Requirement: Identify each line in the records below that contains the word "performance", and copy it.

Given data:
* * * * *

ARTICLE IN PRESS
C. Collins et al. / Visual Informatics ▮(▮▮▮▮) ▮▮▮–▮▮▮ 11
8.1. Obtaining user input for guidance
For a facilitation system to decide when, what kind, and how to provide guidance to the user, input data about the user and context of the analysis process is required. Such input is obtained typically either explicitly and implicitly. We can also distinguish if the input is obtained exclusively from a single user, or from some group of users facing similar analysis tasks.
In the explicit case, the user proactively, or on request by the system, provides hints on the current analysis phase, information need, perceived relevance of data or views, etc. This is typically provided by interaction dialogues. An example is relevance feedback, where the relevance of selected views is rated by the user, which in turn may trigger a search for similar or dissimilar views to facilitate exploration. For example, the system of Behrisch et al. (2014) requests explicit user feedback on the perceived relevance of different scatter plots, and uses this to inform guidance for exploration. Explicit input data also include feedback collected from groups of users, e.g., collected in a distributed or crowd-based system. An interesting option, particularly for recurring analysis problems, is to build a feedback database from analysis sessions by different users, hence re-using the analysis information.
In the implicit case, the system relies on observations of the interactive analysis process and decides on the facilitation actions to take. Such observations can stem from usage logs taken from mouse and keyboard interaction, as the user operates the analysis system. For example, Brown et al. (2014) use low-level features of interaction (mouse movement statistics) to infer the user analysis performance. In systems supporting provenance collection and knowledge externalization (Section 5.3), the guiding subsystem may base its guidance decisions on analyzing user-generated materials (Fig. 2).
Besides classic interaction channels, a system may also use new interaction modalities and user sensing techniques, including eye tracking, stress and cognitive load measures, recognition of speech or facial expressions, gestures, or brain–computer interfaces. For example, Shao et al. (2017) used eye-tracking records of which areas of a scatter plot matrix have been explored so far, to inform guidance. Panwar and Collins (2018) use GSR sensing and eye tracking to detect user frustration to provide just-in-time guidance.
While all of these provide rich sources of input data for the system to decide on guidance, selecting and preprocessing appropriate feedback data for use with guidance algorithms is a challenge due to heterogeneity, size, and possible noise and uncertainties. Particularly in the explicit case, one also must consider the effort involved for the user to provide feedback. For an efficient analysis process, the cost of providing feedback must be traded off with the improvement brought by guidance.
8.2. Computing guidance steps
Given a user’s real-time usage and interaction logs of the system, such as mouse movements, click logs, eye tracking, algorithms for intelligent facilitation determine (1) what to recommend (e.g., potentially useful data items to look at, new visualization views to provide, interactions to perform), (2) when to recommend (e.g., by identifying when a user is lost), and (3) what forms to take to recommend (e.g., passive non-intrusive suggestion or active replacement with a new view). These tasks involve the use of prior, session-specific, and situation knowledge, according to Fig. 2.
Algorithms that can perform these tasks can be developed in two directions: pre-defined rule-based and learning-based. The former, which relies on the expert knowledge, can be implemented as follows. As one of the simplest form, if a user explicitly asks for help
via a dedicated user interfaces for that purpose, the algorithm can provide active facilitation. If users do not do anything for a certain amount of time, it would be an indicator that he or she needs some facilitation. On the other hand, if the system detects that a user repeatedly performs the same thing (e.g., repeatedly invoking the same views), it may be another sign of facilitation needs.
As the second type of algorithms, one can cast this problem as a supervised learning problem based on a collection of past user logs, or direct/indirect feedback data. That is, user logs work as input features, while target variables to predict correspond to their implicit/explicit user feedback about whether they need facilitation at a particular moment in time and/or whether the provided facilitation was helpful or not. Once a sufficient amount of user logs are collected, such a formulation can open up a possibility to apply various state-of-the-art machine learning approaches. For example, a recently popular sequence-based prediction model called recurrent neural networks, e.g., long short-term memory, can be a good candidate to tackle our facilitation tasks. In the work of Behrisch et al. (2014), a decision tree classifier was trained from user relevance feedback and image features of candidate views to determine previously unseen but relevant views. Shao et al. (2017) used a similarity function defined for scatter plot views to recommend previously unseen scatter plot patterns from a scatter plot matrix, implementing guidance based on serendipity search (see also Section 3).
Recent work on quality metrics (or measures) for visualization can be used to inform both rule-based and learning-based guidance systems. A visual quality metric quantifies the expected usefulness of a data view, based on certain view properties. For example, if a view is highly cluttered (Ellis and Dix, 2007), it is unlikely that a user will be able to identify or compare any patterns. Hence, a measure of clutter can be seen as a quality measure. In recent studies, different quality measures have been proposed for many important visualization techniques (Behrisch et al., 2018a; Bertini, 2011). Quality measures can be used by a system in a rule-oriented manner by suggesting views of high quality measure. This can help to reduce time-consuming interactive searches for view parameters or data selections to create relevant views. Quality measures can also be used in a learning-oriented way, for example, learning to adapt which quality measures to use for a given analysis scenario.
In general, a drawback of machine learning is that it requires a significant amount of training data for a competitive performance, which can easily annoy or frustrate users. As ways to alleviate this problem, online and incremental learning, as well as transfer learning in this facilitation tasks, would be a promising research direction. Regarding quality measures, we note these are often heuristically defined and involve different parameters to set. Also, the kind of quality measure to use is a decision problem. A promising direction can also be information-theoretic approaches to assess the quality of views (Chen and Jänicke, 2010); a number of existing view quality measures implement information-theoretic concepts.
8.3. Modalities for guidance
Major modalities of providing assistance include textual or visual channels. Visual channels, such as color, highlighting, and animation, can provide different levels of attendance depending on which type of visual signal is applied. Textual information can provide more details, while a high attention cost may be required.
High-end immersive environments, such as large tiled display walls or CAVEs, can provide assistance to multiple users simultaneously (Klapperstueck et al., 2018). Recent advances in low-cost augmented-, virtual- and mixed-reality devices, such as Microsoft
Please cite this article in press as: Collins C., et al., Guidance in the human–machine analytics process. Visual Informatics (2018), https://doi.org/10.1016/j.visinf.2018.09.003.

* * * * *

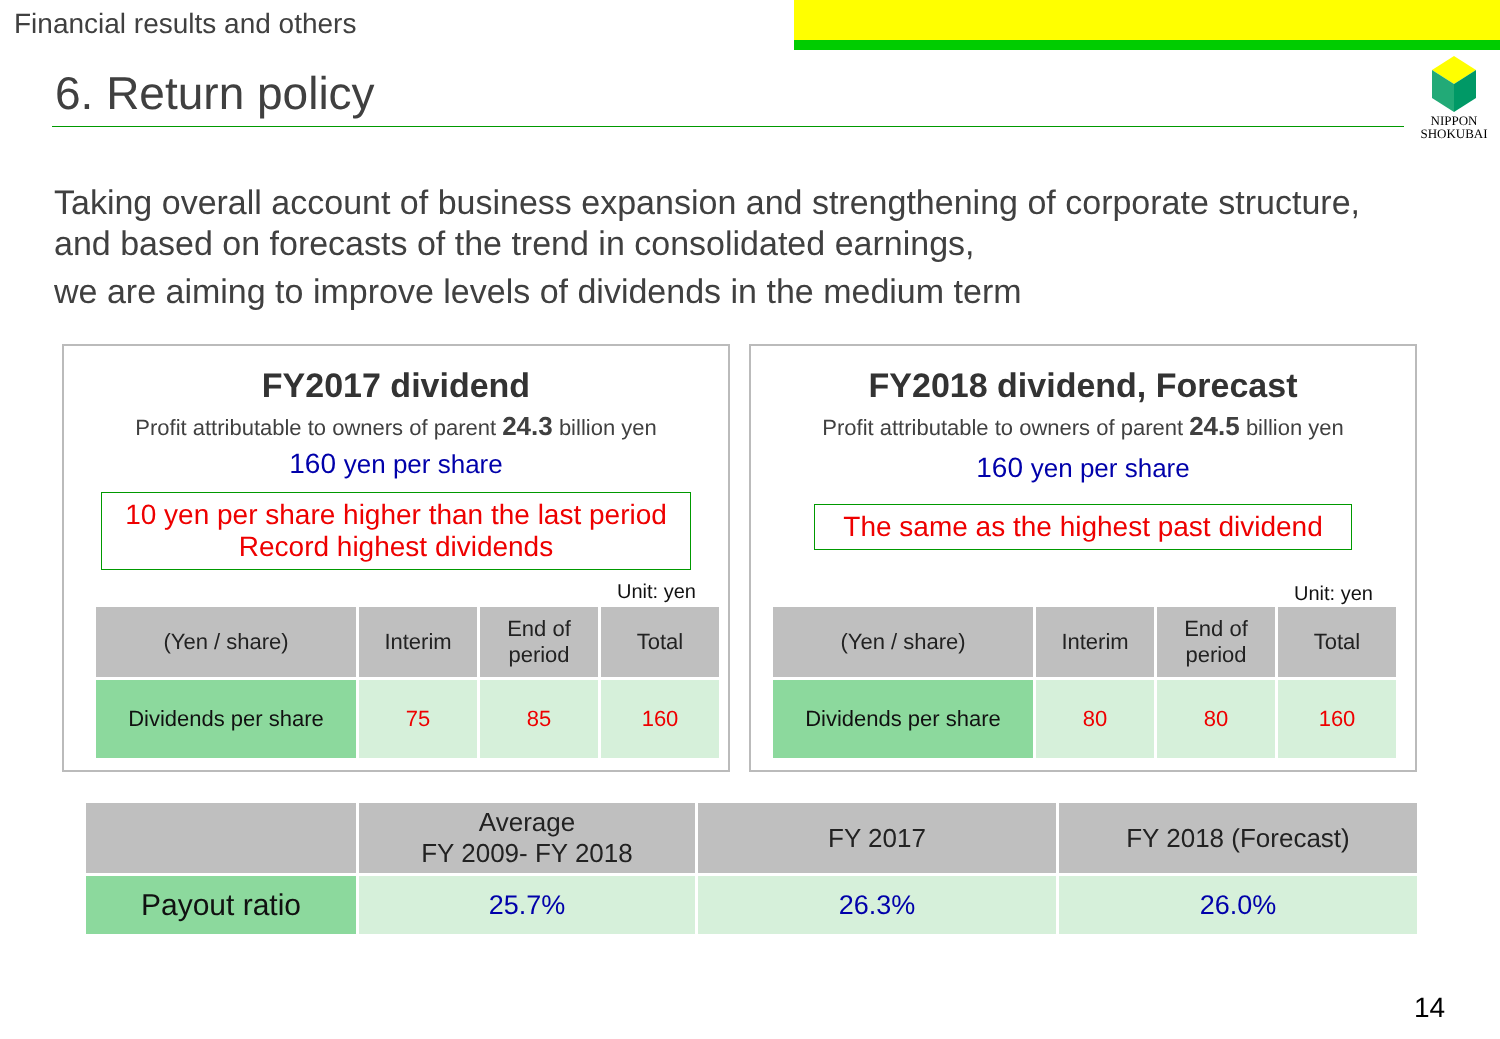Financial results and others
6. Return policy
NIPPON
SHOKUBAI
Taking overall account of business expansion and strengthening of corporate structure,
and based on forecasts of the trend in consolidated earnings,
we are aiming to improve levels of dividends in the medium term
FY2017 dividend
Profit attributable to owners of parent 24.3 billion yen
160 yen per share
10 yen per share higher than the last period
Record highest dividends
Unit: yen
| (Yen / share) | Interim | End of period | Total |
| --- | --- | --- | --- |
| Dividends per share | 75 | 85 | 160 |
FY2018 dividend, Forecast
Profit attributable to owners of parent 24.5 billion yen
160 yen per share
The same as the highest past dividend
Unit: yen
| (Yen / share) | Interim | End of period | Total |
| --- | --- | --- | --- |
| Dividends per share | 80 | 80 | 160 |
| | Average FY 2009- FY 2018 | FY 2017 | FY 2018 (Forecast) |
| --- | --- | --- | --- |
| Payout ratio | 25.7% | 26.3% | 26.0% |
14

* * * * *

Your response:
In the implicit case, the system relies on observations of the interactive analysis process and decides on the facilitation actions to take. Such observations can stem from usage logs taken from mouse and keyboard interaction, as the user operates the analysis system. For example, Brown et al. (2014) use low-level features of interaction (mouse movement statistics) to infer the user analysis performance. In systems supporting provenance collection and knowledge externalization (Section 5.3), the guiding subsystem may base its guidance decisions on analyzing user-generated materials (Fig. 2).
In general, a drawback of machine learning is that it requires a significant amount of training data for a competitive performance, which can easily annoy or frustrate users. As ways to alleviate this problem, online and incremental learning, as well as transfer learning in this facilitation tasks, would be a promising research direction. Regarding quality measures, we note these are often heuristically defined and involve different parameters to set. Also, the kind of quality measure to use is a decision problem. A promising direction can also be information-theoretic approaches to assess the quality of views (Chen and Jänicke, 2010); a number of existing view quality measures implement information-theoretic concepts.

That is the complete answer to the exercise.